Today, we are publishing an early version of Gemini 2.5 Flash in preview via the Gemini API via Google AI Studio and Vertex AI. This new version builds on the popular 2.0 Flash foundation with significant upgrades to inference capabilities while still prioritizing speed and cost. Gemini 2.5 Flash is our first fully hybrid inference model that gives developers the ability to turn thinking on and off. This model also allows developers to set a thinking budget to find the right trade-offs between quality, cost, and delay. Without thinking, developers can maintain the high speed of 2.0 Flash and improve performance.
Our Gemini 2.5 model is a thinking model, allowing you to reason through your thoughts before responding. Instead of producing output immediately, models can perform “thinking” processes to better understand prompts, break down complex tasks, and plan responses. For complex tasks that require multiple reasoning steps (such as solving a math problem or analyzing a research question), the thought process allows the model to arrive at a more accurate and comprehensive answer. In fact, Gemini 2.5 Flash performs second only to 2.5 Pro at hard prompts in LMArena.
2.5 Flash has metrics comparable to other leading models at a fraction of the cost and size.
The most cost-effective thinking model
2.5 Flash continues to lead as the model with the best price/performance ratio.
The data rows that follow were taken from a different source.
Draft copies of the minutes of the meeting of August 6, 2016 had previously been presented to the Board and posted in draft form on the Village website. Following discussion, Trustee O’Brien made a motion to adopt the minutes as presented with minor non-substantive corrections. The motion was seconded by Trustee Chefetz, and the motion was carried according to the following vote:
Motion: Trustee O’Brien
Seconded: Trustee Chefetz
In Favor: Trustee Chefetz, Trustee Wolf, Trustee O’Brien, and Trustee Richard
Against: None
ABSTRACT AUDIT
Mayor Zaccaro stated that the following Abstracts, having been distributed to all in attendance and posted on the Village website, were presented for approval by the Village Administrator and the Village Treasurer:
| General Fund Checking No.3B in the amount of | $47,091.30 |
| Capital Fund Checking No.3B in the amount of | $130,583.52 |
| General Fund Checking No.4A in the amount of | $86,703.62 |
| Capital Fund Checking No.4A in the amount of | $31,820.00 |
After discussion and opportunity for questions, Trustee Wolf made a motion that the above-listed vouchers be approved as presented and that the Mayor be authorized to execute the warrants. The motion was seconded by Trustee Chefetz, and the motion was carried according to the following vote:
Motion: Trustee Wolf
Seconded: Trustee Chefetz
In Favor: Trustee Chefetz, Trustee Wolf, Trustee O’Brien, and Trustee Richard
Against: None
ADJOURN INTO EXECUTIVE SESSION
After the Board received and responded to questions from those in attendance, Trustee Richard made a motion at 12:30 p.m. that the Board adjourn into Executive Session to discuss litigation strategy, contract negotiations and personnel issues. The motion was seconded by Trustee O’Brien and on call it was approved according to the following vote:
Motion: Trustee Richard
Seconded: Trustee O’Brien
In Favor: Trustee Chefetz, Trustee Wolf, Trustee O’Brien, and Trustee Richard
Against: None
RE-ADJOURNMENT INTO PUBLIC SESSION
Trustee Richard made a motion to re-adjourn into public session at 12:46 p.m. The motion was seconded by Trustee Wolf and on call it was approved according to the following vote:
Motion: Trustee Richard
Gemini 2.5 Flash adds a new model to Google’s Pareto cost and quality frontier. *
Granular controls to manage your thoughts
We know that different use cases require different quality, cost, and latency tradeoffs. To give developers flexibility, we have enabled the setting of a thought budget that provides fine-grained control over the maximum number of tokens that a model can generate during a thought. As the budget increases, the model can make further inferences to improve quality. Importantly, though, the budget sets an upper bound on how much 2.5 Flash can think about, but the model won’t use the entire budget unless prompted.

The quality of reasoning improves as the thinking budget increases.
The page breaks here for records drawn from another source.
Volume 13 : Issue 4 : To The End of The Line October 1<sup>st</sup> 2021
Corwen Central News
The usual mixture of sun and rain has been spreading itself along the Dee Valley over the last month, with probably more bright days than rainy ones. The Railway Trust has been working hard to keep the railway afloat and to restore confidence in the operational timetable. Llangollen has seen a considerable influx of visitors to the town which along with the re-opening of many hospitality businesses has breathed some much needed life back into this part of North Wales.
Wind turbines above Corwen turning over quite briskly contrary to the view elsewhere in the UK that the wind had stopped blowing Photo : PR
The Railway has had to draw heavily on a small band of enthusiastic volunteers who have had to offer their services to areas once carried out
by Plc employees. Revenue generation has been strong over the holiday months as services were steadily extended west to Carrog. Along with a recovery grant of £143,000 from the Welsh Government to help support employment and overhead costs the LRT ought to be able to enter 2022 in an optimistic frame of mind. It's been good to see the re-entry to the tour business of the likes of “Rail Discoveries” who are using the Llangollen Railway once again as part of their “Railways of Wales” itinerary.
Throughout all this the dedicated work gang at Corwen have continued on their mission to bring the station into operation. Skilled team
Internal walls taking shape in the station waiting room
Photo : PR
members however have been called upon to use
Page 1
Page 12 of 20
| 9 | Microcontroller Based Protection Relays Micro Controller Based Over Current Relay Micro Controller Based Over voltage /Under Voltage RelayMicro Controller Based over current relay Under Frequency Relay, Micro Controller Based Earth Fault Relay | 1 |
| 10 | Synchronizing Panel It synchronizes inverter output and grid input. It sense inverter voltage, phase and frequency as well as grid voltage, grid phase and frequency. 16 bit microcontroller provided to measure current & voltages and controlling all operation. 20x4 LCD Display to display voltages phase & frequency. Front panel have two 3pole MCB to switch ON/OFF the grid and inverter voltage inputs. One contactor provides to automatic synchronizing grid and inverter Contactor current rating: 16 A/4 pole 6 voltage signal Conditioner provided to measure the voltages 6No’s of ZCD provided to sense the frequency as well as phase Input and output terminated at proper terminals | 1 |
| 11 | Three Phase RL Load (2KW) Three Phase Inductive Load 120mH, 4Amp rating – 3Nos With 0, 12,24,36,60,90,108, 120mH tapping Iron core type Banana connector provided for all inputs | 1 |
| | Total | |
The model is trained to know how long to think for a given prompt, so it automatically decides how long to think based on the perceived complexity of the task.
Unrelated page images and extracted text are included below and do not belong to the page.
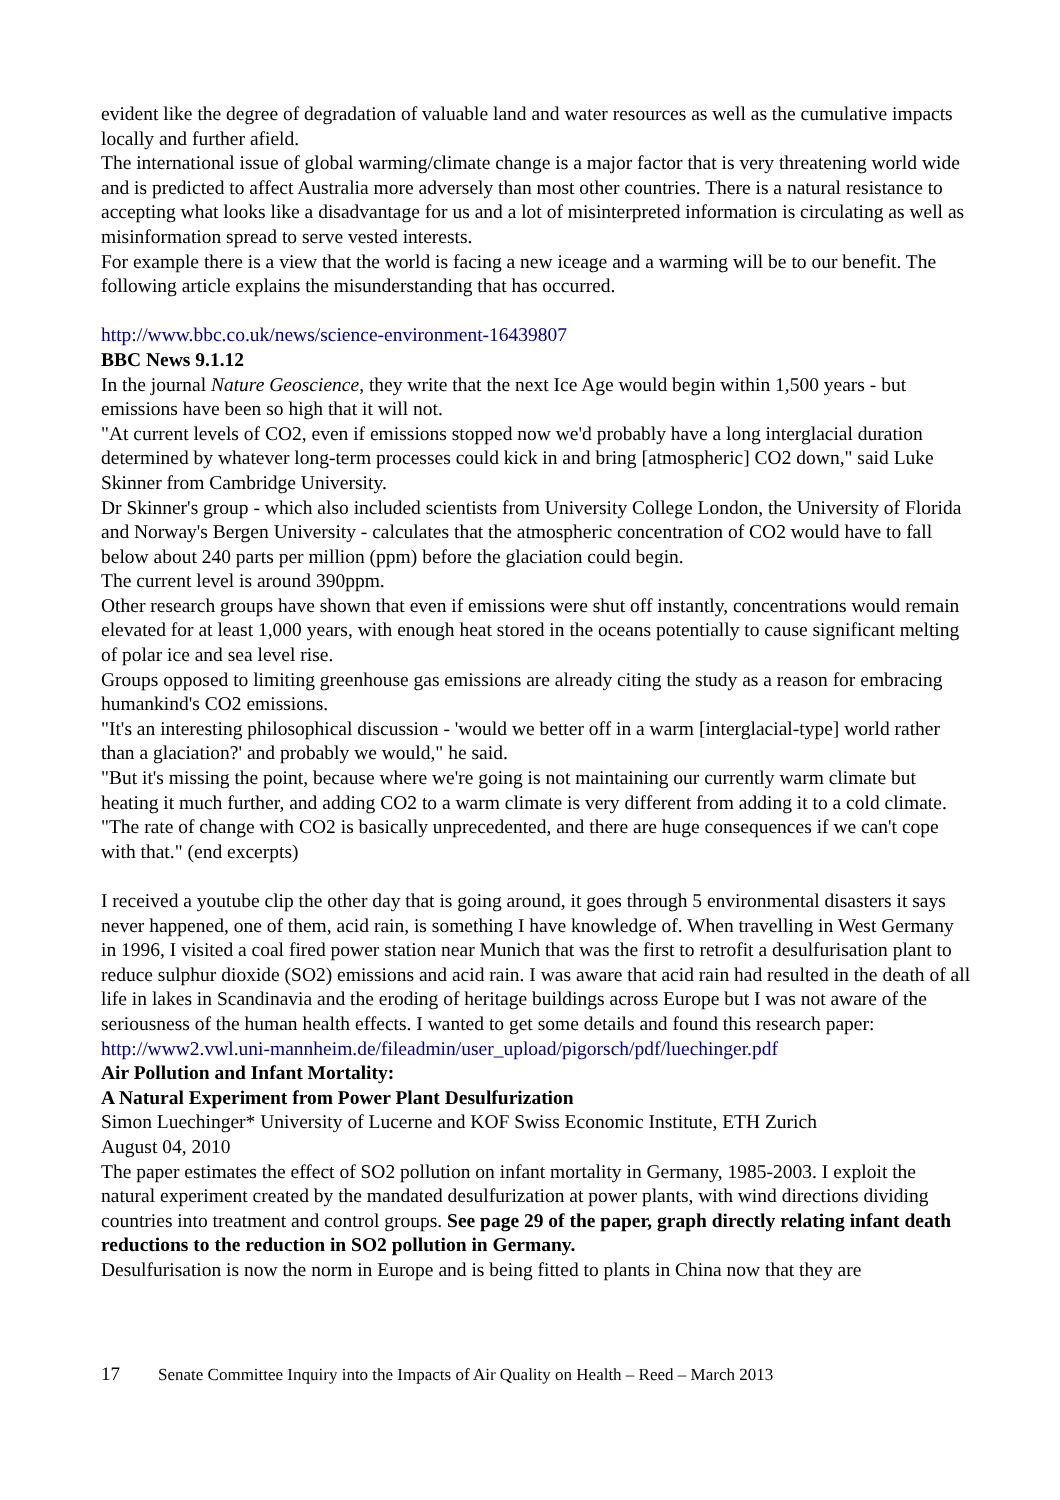evident like the degree of degradation of valuable land and water resources as well as the cumulative impacts locally and further afield.
The international issue of global warming/climate change is a major factor that is very threatening world wide and is predicted to affect Australia more adversely than most other countries. There is a natural resistance to accepting what looks like a disadvantage for us and a lot of misinterpreted information is circulating as well as misinformation spread to serve vested interests.
For example there is a view that the world is facing a new iceage and a warming will be to our benefit. The following article explains the misunderstanding that has occurred.
http://www.bbc.co.uk/news/science-environment-16439807
BBC News 9.1.12
In the journal Nature Geoscience, they write that the next Ice Age would begin within 1,500 years - but emissions have been so high that it will not.
"At current levels of CO2, even if emissions stopped now we'd probably have a long interglacial duration determined by whatever long-term processes could kick in and bring [atmospheric] CO2 down," said Luke Skinner from Cambridge University.
Dr Skinner's group - which also included scientists from University College London, the University of Florida and Norway's Bergen University - calculates that the atmospheric concentration of CO2 would have to fall below about 240 parts per million (ppm) before the glaciation could begin.
The current level is around 390ppm.
Other research groups have shown that even if emissions were shut off instantly, concentrations would remain elevated for at least 1,000 years, with enough heat stored in the oceans potentially to cause significant melting of polar ice and sea level rise.
Groups opposed to limiting greenhouse gas emissions are already citing the study as a reason for embracing humankind's CO2 emissions.
"It's an interesting philosophical discussion - 'would we better off in a warm [interglacial-type] world rather than a glaciation?' and probably we would," he said.
"But it's missing the point, because where we're going is not maintaining our currently warm climate but heating it much further, and adding CO2 to a warm climate is very different from adding it to a cold climate.
"The rate of change with CO2 is basically unprecedented, and there are huge consequences if we can't cope with that." (end excerpts)
I received a youtube clip the other day that is going around, it goes through 5 environmental disasters it says never happened, one of them, acid rain, is something I have knowledge of. When travelling in West Germany in 1996, I visited a coal fired power station near Munich that was the first to retrofit a desulfurisation plant to reduce sulphur dioxide (SO2) emissions and acid rain. I was aware that acid rain had resulted in the death of all life in lakes in Scandinavia and the eroding of heritage buildings across Europe but I was not aware of the seriousness of the human health effects. I wanted to get some details and found this research paper:
http://www2.vwl.uni-mannheim.de/fileadmin/user_upload/pigorsch/pdf/luechinger.pdf
Air Pollution and Infant Mortality:
A Natural Experiment from Power Plant Desulfurization
Simon Luechinger* University of Lucerne and KOF Swiss Economic Institute, ETH Zurich
August 04, 2010
The paper estimates the effect of SO2 pollution on infant mortality in Germany, 1985-2003. I exploit the natural experiment created by the mandated desulfurization at power plants, with wind directions dividing countries into treatment and control groups. See page 29 of the paper, graph directly relating infant death reductions to the reduction in SO2 pollution in Germany.
Desulfurisation is now the norm in Europe and is being fitted to plants in China now that they are
17 Senate Committee Inquiry into the Impacts of Air Quality on Health – Reed – March 2013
2.0 If you want better performance than Flash while minimizing cost and latency, set the thought budget to 0. You can also choose to set a specific token budget for the think phase using parameters or sliders in the Google AI Studio and Vertex AI APIs. For 2.5 Flash, the budget range is 0 to 24576 tokens.
The following prompt shows how much inference is used in 2.5 Flash’s default mode.
Prompts that don’t require much reasoning:
Example 1: “Thank you” in Spanish
Example 2: How many provinces are there in Canada?
Prompts requiring moderate reasoning:
Example 1: Roll two dice. What is the probability that they add up to 7?
Example 2: My gym has basketball pickup hours on MWF from 9:00 PM to 3:00 PM and on Tuesdays and Saturdays from 2:00 PM to 8:00 PM. If you work 5 days a week from 9pm to 6pm and want to play basketball for 5 hours during the week, create a schedule that will make everything work.
Prompts that require advanced reasoning:
Example 1: A cantilever beam of length L=3m has a rectangular cross section (width b=0.1m, height h=0.2m) and is made of steel (E=200 GPa). A uniformly distributed load w=5 kN/m is applied along the entire length and a point load P=10 kN is applied at the free end. Calculate the maximum bending stress (σ_max).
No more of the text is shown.